無添加と添加物の入ったドッグフード どっちを選ぶ?

ここまで述べてきたように添加物は国が安全と判断しているものの、何らかの問題を起こす可能性も残っています。

できれば添加物を使用していない無添加のドッグフードが理想なのは間違いないでしょう。

しかし保存料や酸化防止剤などは製品の品質を維持するメリットがあるのは事実です。

無添加ドッグフードにもデメリット!?知っておきたい正しい取り扱い方法

たとえば、脂分が酸化して過酸化脂質ができてしまったドッグフードでは、細胞を壊してがんの原因となることもあります。

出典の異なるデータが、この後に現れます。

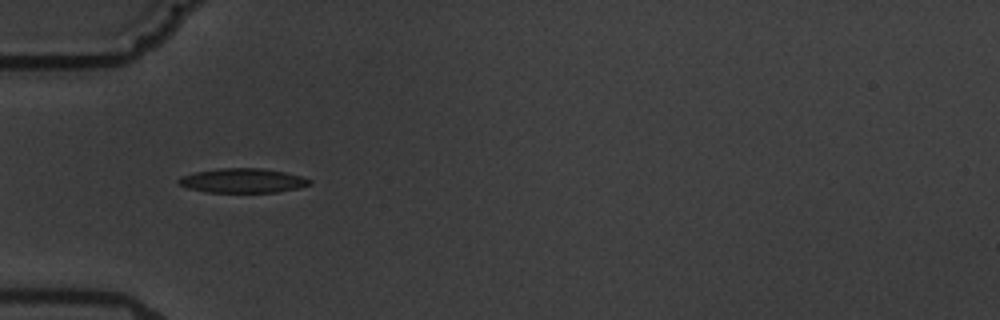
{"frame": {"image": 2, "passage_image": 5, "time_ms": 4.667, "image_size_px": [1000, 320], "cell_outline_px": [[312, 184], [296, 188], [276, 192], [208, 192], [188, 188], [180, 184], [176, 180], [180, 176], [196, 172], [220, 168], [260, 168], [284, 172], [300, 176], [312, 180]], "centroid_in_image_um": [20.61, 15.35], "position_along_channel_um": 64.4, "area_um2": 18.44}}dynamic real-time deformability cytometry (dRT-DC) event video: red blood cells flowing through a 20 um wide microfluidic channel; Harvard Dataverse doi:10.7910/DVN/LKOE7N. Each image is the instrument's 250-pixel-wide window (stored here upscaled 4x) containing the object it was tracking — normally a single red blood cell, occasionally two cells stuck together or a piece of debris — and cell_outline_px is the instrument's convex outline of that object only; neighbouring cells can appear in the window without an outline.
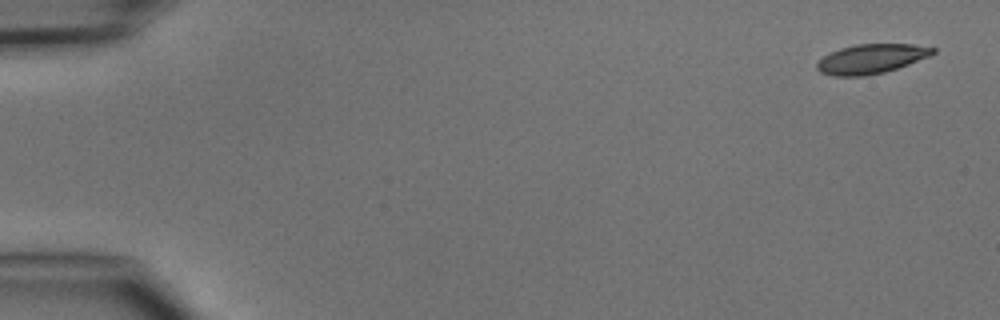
{"species": "common noctule bat (a hibernating species)", "species_latin": "Nyctalus noctula", "temperature_condition": "cold", "stored_images_in_passage": 5, "camera_frame_rate_fps": 3000, "um_per_image_px": 0.085, "animal": {"sex": "male", "body_mass_g": 15.6}, "frame": {"image": 1, "passage_image": 1, "time_ms": 0.0, "image_size_px": [1000, 320], "cell_outline_px": [[936, 52], [928, 56], [908, 64], [884, 72], [864, 76], [832, 76], [820, 72], [816, 68], [816, 64], [824, 56], [840, 48], [856, 44], [912, 44], [936, 48]], "centroid_in_image_um": [74.03, 5.0], "position_along_channel_um": 11.0, "area_um2": 19.71}}
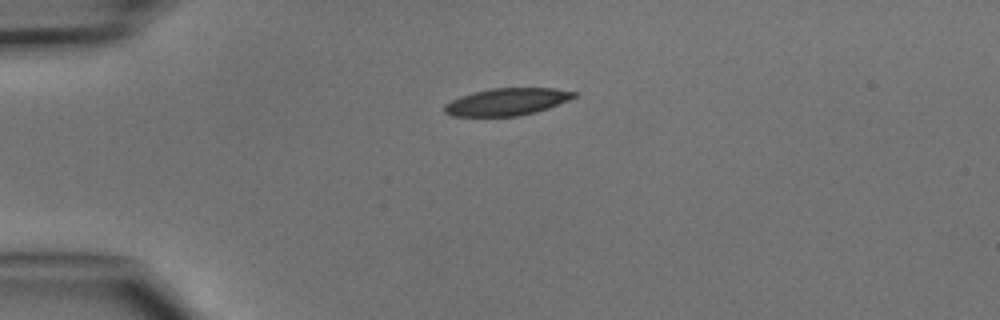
{"frame": {"image": 2, "passage_image": 3, "time_ms": 3.333, "image_size_px": [1000, 320], "cell_outline_px": [[576, 96], [568, 100], [548, 108], [536, 112], [520, 116], [452, 116], [444, 112], [444, 104], [460, 96], [472, 92], [492, 88], [552, 88], [576, 92]], "centroid_in_image_um": [43.06, 8.65], "position_along_channel_um": 41.9, "area_um2": 20.52}}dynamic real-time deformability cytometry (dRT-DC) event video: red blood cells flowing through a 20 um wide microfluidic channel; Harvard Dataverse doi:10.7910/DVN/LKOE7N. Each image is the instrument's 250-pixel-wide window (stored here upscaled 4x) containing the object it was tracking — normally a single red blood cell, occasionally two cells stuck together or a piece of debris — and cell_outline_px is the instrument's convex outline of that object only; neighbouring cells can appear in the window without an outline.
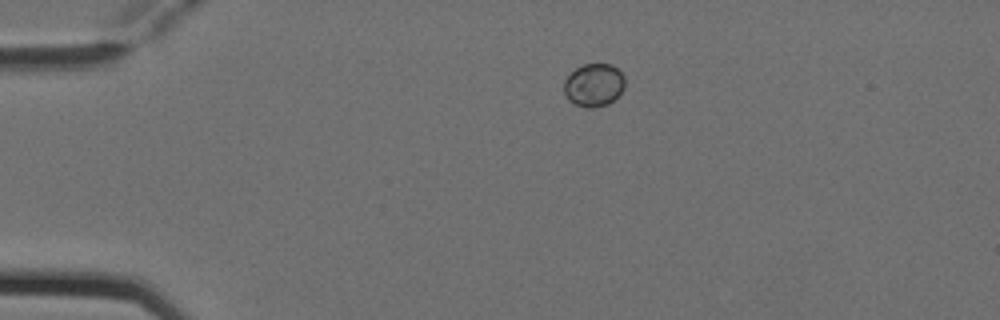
{"species": "Egyptian fruit bat (a non-hibernating species)", "species_latin": "Rousettus aegyptiacus", "temperature_condition": "cold", "stored_images_in_passage": 4, "camera_frame_rate_fps": 3000, "um_per_image_px": 0.085, "animal": {"sex": "female"}, "frame": {"image": 1, "passage_image": 1, "time_ms": 0.0, "image_size_px": [1000, 320], "cell_outline_px": [[624, 88], [608, 104], [596, 108], [588, 108], [576, 104], [568, 100], [564, 92], [564, 80], [576, 68], [584, 64], [612, 64], [624, 76]], "centroid_in_image_um": [50.46, 7.23], "position_along_channel_um": 34.5, "area_um2": 15.14}}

無添加にこだわるあまり、酸化したフードを与えていては本末転倒です。

必ずしも添加物がマイナスというわけでもないのです。

無添加のドッグフードを与えるのなら、上質な原材料を使用して安全に作られた製品を選び、フードを劣化させないように管理・保存を心がけることが必要です。

まとめ

ドッグフードでは添加物は厳密に規制されているわけではありません。

基本は人の食品添加物と同じと考えていいでしょう。

気になる添加物が入っていないかどうか、パッケージの原材料をチェックして安心できるドッグフードを愛犬に与えましょう。

無添加のドッグフードを選ぶ時はメーカーの信頼性、製品の品質を重視してチェックしましょう。